Der Clou an dem Angebot ist, dass der Nutzer aus tausenden von so genannten „Doubles“ erst einmal einen „Stellvertreter“ auswählen kann, dessen Situation der eigenen am meisten ähnelt. Ist der gefunden und beim Nutzer ein erster Eindruck entstanden, wie das Tool funktioniert, kann er oder sie seine persönlichen, individuellen Daten hinterlegen, um detailliert zu erfahren, wie es um die eigene finanzielle Zukunft bestellt ist. „Unsere Double sind sehr konkret, das geht bis hin zu Wertpapierdepots mit verschiedener Performance, dazu Immobilien und Versicherungsprodukte“, sagt Hackethal. „So sehen die User schnell, was das System kann und sind dann motiviert, ihre eigenen konkreten Daten zu verlinken.“

„Wir werden keine Produkte empfehlen, denn wir sind keine Finanzberater“, sagt Prof. Hackethal, „aber wir können mit der App Szenarien durchspielen. Es geht ja bei vielen um einen langen Zeithorizont bis zur Verrentung, und da ist es wichtig, mögliche Eventualitäten in Betracht zu ziehen. Also Themen durchzuspielen wie: Was wäre bei einem Aktiencrash, bei einer Berufsunfähigkeit, oder wenn die Inflation weiter so galoppiert?“

Das System kann außerdem generelle Empfehlungen aussprechen, wie sich die individuelle Situation verbessern ließe. „Wir können Ansatzpunkte liefern, damit die Leute nicht blind im Nebel herumstochern bei der Frage, wo sie im Alter finanziell stehen werden“, sagt Hackethal. Eine Empfehlung könnte zum Beispiel sein, länger zu arbeiten. Das gelte vor allem für die Frauen, die wieder ins Arbeitsleben zurückkommen könnten, um so ihr Lebenseinkommen zu verbessern.

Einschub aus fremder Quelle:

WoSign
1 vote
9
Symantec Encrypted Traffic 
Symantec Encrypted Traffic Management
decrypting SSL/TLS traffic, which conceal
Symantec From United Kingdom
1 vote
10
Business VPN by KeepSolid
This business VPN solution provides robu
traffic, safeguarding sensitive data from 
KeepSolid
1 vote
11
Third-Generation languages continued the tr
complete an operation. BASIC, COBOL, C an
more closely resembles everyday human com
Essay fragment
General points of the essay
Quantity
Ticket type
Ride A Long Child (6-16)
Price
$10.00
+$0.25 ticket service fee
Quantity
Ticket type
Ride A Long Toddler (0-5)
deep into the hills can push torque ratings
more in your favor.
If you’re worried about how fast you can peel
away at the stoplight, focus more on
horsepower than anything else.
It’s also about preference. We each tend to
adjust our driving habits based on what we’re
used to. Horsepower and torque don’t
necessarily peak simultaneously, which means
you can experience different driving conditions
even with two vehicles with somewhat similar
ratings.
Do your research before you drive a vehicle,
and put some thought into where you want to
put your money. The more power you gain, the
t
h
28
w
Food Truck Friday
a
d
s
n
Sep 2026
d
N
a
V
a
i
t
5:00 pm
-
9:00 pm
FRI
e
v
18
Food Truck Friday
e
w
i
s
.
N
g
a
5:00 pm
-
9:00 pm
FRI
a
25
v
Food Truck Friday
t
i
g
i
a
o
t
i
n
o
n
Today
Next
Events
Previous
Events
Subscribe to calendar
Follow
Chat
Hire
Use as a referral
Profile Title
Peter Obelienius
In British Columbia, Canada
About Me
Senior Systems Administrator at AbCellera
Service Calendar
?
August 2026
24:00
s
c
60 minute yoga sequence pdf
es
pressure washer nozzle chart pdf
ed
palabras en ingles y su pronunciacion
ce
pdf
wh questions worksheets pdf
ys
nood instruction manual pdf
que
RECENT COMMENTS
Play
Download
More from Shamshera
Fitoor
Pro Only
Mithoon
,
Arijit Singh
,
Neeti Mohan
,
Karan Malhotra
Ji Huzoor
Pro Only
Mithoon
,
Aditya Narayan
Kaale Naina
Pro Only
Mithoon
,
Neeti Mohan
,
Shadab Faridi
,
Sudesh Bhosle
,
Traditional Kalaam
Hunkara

Was würde Prof. Hackethal jemandem raten, der feststellen muss, dass seine Rente nicht so hoch ausfallen wird, wie erwartet? „Die Deutschen sind wie gebrannte Kinder. Der verpfuschte Börsengang der Deutschen Telekom seinerzeit und unlängst das Desaster um Wirecard haben dafür gesorgt, dass Aktien für viele als Teufelszeug gelten.“ Doch wer einen langen Anlagehorizont habe, sei mit Aktien oder aktienbasierten Fonds immer noch am besten beraten.

"Schauen Sie sich den berühmten Chef von Berkshire Hathaway an. Warren Buffett ist ja auch erst im Alter so enorm reich geworden. Das liegt daran, dass der Mann seit 70 Jahren in Qualitätsaktien investiert“, erklärt Hackethal. Es heiße also früh anzufangen mit der Vorsorge, um den Zinseszins zu nutzen. „Wer mit Aktien sieben Prozent Rendite im Jahr erzielt, verdoppelt sein Vermögen alle zehn Jahre."